## Goal of the exercise
Which of the lines below hold the word "after"? Pull each of them out.

Collected data entries
□ □ □
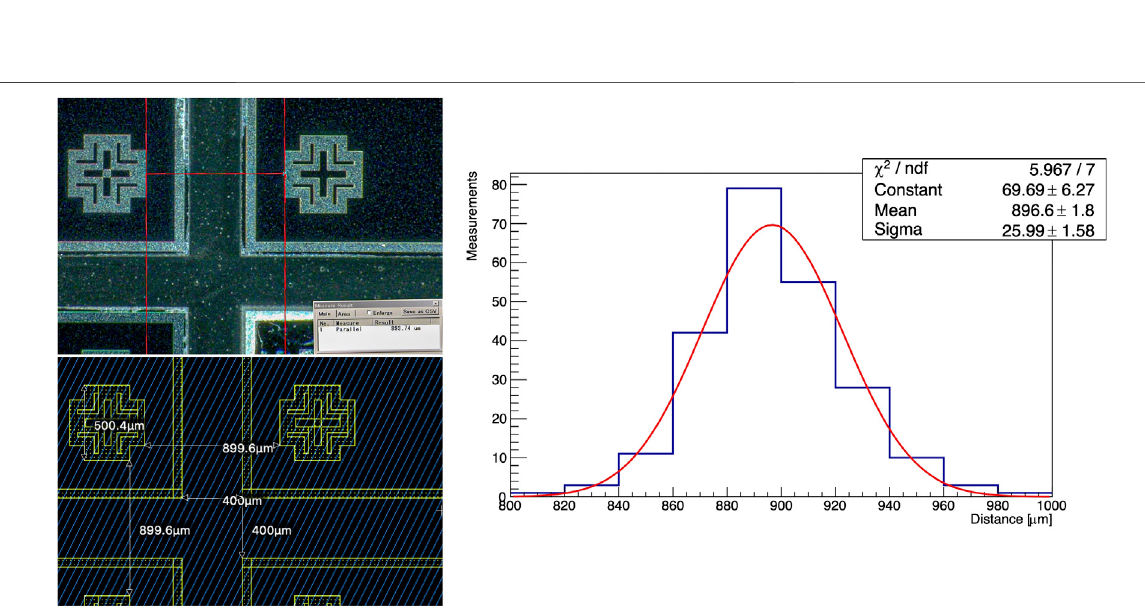
FIGURE 7 | Left: alignment crosses between chips, the design distance is 900 μ m; Right: fi t to the total distribution of the distances between crosses in WLP 2, 4 and 6.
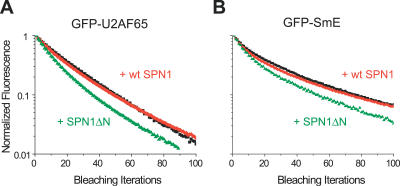
Expression of SPN1ΔN Affects the Mobility of Splicing Proteins in Living CellsFLIP experiments were performed on cells expressing GFP-U2AF65 (A) and GFP-SmE (B) together with the wt (+wt SPN1, red curves) or the dominant-negative mutant (+SPN1ΔN, green curves) forms of snurportin1. The fluorescence decay was analyzed over nuclear speckles. The results obtained for GFP-U2AF65 and GFP-SmE in cells that were not transfected with any SPN1 construct are also shown (black curves). Each decay curve corresponds to a pool of three independent experiments, with ten different cells analyzed per experiment.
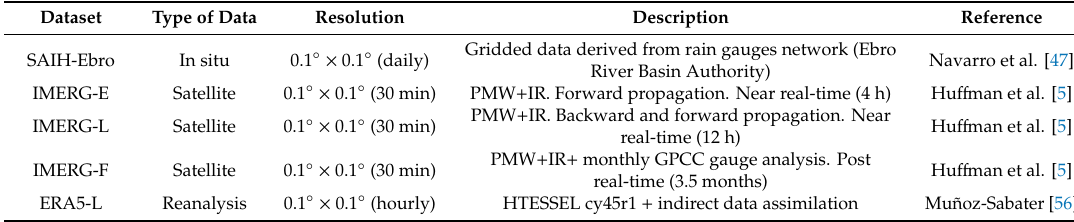
Table 2. Summary of datasets used in this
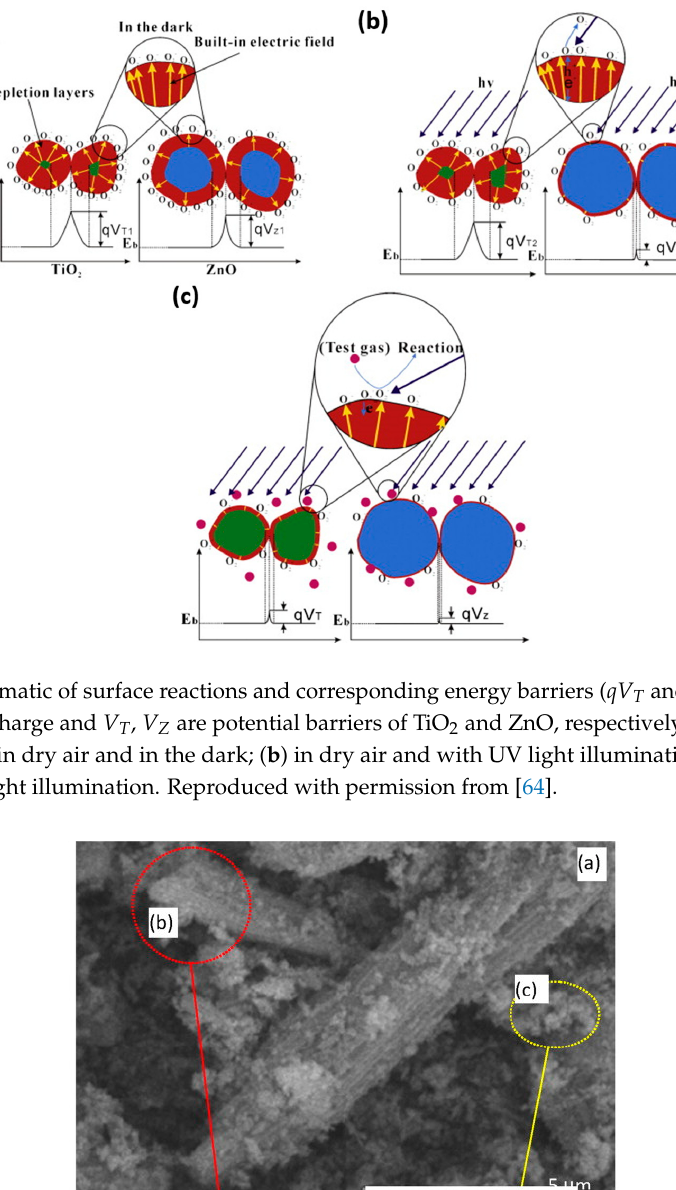
Figure 34. Current transients of TiO 2 and ZnO after exposure to 75 ppm of formaldehyde gas. Reproduced with permission from [64].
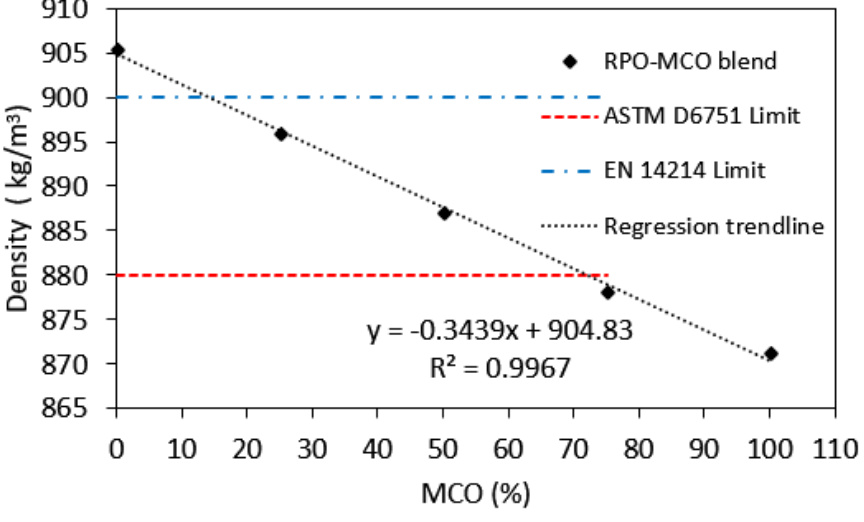
Figure 8. Correlation between MCO fraction and density. Table 5. Comparison between measured and calculated data of viscosity and density. Blend (vol.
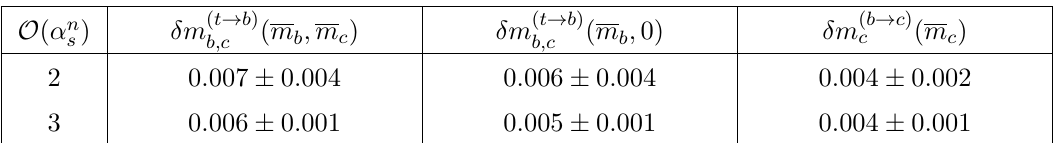
Table 4 . The top-bottom MSR-MS mass matching corrections, given in units of GeV, for (cid:12)nite bottom and charm masses (second column), for (cid:12)nite bottom quark mass and massless charm quark (third column), and the bottom-charm MSR-MS mass matching correction (fourth column). For the (cid:12)nite masses of the top, bottom and charm quarks the values ( m t ; m b ; m c ) = (163 ; 4 : 2 ; 1 : 3) GeV are used. The uncertainties are obtained from variations of the renormalization scale in the range m b (cid:20) (cid:22) (cid:20) m t for (cid:14)m ( t ! b ) and in the range m c (cid:20) (cid:22) (cid:20) m b for (cid:14)m ( b ! c ) c . The central values are the b;c respective mean of the largest and smallest values obtained in the scale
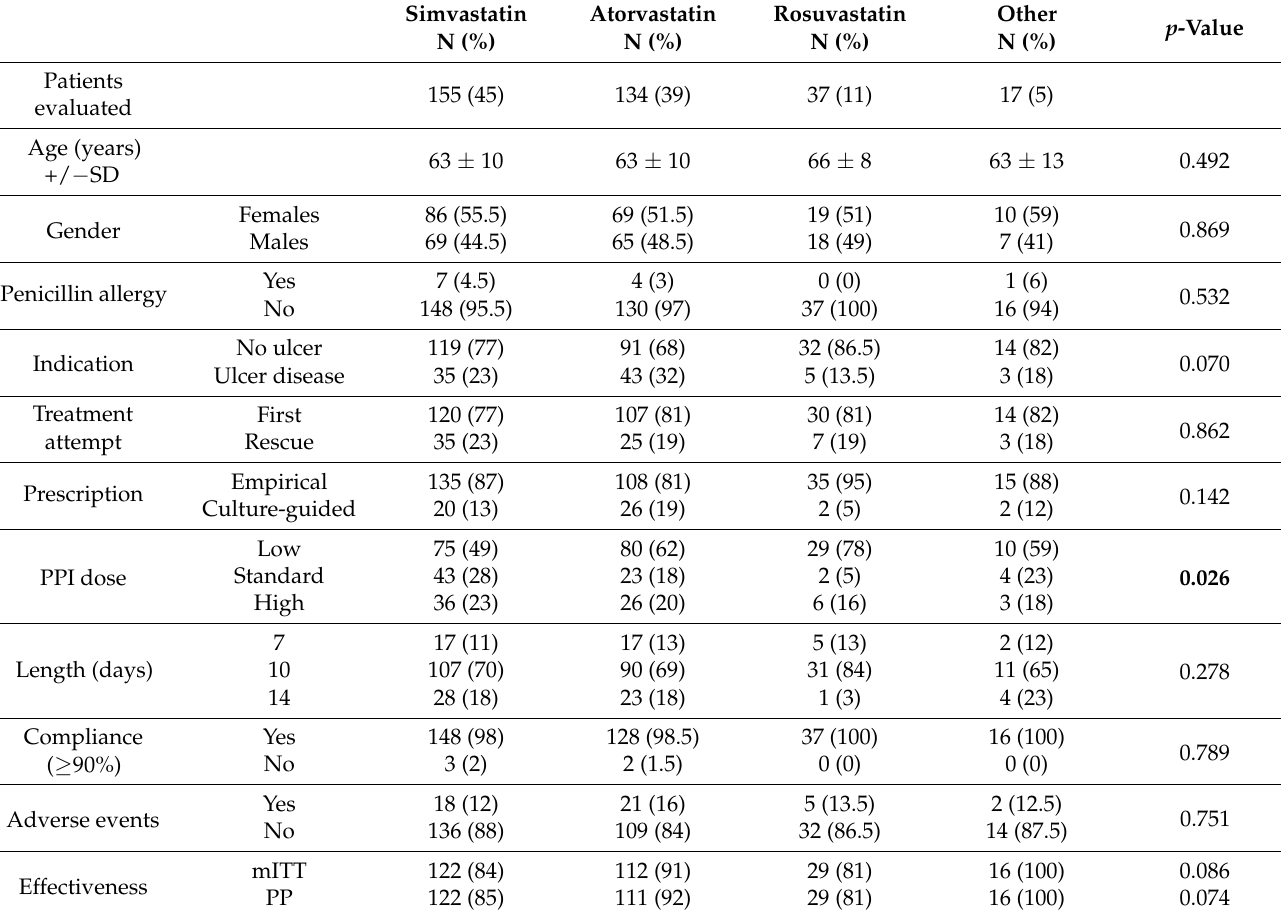
Table 2. Demographic analysis of the statin cohort stratified by type of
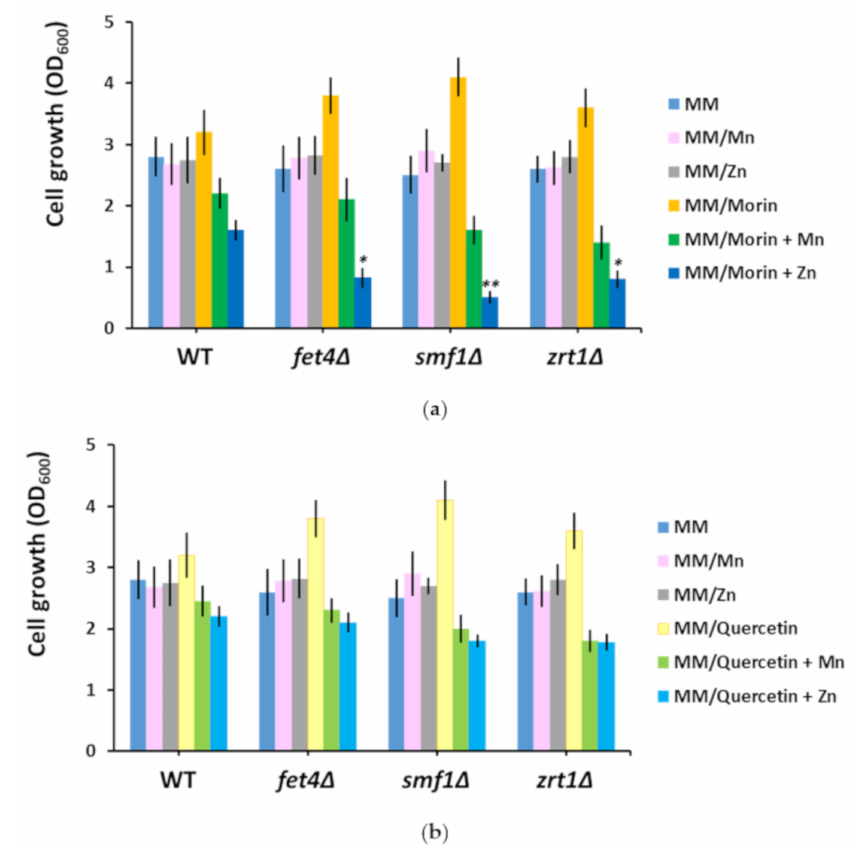
Figure 3. E ff ect of manganese and zinc supplementation on the growth of cells exposed to morin ( a ) and quercetin ( b ). Exponentially growing wild type (WT), fet4 ∆ , smf1 ∆ , and zrt1 ∆ cells were inoculated (OD 600 = 0.05) in liquid minimal defined medium (MM) supplemented with the indicated compounds. Cell growth was determined spectrophotometrically (OD 600 ) after 16 h of incubation (200 rpm, 30 ◦ C). Values are mean ± SEM of triplicate determination done on three biological repeats. The concentrations of morin, quercetin, and supplementary Mn and Zn were 100 µ M each. Two-way ANOVA; * p < 0.05, ** p <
□ □ □
## Exercise output
Figure 34. Current transients of TiO 2 and ZnO after exposure to 75 ppm of formaldehyde gas. Reproduced with permission from [64].
Figure 3. E ff ect of manganese and zinc supplementation on the growth of cells exposed to morin ( a ) and quercetin ( b ). Exponentially growing wild type (WT), fet4 ∆ , smf1 ∆ , and zrt1 ∆ cells were inoculated (OD 600 = 0.05) in liquid minimal defined medium (MM) supplemented with the indicated compounds. Cell growth was determined spectrophotometrically (OD 600 ) after 16 h of incubation (200 rpm, 30 ◦ C). Values are mean ± SEM of triplicate determination done on three biological repeats. The concentrations of morin, quercetin, and supplementary Mn and Zn were 100 µ M each. Two-way ANOVA; * p < 0.05, ** p <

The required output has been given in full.